Passage to read -

The new season will get under way the night before Halloween with
one of the most famous mystery plays of all time, Agatha Christie’s
“Ten Little Indians.” In this classic whodunit, a group of people are
invited to a party on a near-inaccessible island only to fall prey to
an unseen killer who’s reducing the head count one by one.
Christie mysteries aren’t the usual fare at the playhouse, but the
theater has mounted a satire on them -- twice -- in the form of the
musical “Something’s Afoot.” Those who remember that one now can find
out just what the show was spoofing.
The second show of the playhouse’s season, arriving Feb. 12, is a
local premiere called “Schoolhouse Rocks Live.” It’s based on the
Emmy-winning Saturday morning cartoon series of the 1970s, although
it’s an adult version, to be performed by grown-ups.
The central figure is Tom, a jittery schoolteacher nervous about
his first day of teaching, who tries to relax by watching television
when various characters representing facets of his personality emerge
from the set and show him how to win his students over with
imagination and music.
“It’s like a fabulous rock concert with an educational twist,”

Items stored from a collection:
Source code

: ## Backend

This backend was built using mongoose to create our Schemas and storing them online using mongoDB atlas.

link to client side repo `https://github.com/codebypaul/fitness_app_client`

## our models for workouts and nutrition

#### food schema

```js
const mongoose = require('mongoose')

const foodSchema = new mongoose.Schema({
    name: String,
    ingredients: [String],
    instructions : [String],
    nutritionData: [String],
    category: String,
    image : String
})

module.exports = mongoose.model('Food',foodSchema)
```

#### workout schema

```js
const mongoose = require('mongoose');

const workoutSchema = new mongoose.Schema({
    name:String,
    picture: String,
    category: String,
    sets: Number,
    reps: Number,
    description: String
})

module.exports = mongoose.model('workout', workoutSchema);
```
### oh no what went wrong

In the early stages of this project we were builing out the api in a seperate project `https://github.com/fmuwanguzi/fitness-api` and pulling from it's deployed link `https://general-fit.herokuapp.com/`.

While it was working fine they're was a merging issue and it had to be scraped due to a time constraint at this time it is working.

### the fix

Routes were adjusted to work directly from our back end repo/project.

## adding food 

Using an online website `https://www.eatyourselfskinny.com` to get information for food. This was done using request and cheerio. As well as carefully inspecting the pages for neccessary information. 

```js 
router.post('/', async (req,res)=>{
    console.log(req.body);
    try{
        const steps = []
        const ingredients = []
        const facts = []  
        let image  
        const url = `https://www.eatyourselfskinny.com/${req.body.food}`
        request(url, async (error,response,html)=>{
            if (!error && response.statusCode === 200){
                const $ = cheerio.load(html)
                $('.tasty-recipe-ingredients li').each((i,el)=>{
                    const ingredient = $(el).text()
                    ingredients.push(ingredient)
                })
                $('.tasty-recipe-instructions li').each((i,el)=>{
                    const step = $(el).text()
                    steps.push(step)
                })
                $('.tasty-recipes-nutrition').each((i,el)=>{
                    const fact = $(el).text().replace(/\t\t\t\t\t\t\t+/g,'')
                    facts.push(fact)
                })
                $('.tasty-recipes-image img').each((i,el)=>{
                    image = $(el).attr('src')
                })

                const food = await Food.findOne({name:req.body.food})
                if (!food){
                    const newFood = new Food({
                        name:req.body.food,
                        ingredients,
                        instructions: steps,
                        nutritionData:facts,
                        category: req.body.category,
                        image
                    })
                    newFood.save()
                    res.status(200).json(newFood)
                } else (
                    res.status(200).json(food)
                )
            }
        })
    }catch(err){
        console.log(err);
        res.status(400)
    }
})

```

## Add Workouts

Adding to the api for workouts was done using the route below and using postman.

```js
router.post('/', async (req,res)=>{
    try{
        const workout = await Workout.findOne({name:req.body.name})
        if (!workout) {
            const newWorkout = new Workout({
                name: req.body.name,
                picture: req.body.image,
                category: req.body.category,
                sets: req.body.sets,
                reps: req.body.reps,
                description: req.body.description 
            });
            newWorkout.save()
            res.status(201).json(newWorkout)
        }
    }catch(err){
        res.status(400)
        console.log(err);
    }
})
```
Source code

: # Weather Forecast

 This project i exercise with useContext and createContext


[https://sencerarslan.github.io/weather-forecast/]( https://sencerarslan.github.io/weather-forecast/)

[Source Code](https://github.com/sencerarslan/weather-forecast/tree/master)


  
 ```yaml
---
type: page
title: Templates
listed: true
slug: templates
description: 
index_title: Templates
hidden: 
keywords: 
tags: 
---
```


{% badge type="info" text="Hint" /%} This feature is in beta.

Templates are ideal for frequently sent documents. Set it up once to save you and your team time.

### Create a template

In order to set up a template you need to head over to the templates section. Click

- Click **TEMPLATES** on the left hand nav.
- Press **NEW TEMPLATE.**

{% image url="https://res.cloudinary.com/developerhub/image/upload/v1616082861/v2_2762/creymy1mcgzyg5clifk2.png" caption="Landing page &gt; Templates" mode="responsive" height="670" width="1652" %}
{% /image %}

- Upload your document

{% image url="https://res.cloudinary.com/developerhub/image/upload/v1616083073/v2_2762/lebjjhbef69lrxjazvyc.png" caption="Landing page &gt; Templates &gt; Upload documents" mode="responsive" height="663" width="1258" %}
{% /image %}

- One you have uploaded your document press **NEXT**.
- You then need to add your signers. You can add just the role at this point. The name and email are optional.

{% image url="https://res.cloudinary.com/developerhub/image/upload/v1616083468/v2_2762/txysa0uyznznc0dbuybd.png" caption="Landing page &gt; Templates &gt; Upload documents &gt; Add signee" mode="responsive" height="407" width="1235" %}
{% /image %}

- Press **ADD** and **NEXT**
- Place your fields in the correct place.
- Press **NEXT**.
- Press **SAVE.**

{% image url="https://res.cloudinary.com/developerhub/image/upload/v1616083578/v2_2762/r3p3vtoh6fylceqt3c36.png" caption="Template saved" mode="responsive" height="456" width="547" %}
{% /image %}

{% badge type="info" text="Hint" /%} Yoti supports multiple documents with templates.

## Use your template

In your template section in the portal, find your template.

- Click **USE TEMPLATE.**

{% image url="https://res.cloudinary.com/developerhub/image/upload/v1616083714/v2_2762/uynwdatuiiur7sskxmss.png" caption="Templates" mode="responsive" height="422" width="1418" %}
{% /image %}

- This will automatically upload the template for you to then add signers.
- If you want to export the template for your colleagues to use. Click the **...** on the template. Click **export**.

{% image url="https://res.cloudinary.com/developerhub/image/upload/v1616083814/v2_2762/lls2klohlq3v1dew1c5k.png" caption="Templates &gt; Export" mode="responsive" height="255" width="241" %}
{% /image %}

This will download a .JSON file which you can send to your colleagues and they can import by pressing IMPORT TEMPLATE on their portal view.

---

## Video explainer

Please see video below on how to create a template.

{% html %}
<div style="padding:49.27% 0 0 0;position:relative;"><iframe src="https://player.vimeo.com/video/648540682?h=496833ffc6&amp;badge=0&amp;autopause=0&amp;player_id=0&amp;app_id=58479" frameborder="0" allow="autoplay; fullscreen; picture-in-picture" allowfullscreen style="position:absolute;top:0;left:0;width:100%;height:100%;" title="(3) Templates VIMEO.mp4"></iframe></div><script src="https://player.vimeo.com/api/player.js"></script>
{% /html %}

Directions for this task -
Continue the passage about the playhouse's new season, picking up right after its final words.

Task response -
playhouse board member Steve Endicott said. “Each song is a whole new
piece of theater, bringing its infection zest to a cross-generational
audience.”
Another play that may appear to be kid stuff, but is intended for
a more adult audience, is Don Nigro’s “Cinderella Waltz,” opening
April 8. This is a farcical retelling of the Cinderella story, in
which things are not always what they seem.
“Some characters are allowed to break out of the fairy tale mold
and make choices,” Endicott said. “This is a grown-up fairy tale that
shatters all the myths and leaves the audience with something to
think about besides another Hollywood ending.”
Finally, opening a monthlong engagement next June 3, is the dark
musical “Cabaret,” set in decadent pre-World War II Berlin and
centering around an American writer and an English chanteuse who view
the encroaching peril from different perspectives.
Most audiences will be familiar with the movie “Cabaret,” which
won Liza Minnelli her Oscar, but be assured that the stage version is
infinitely superior. The John Kander-Fred Ebb score was a dramatic
revelation when it first emerged back in the 1960s, casting the
spotlight on the Nazis’ rise to power through often highly comedic
entertainment.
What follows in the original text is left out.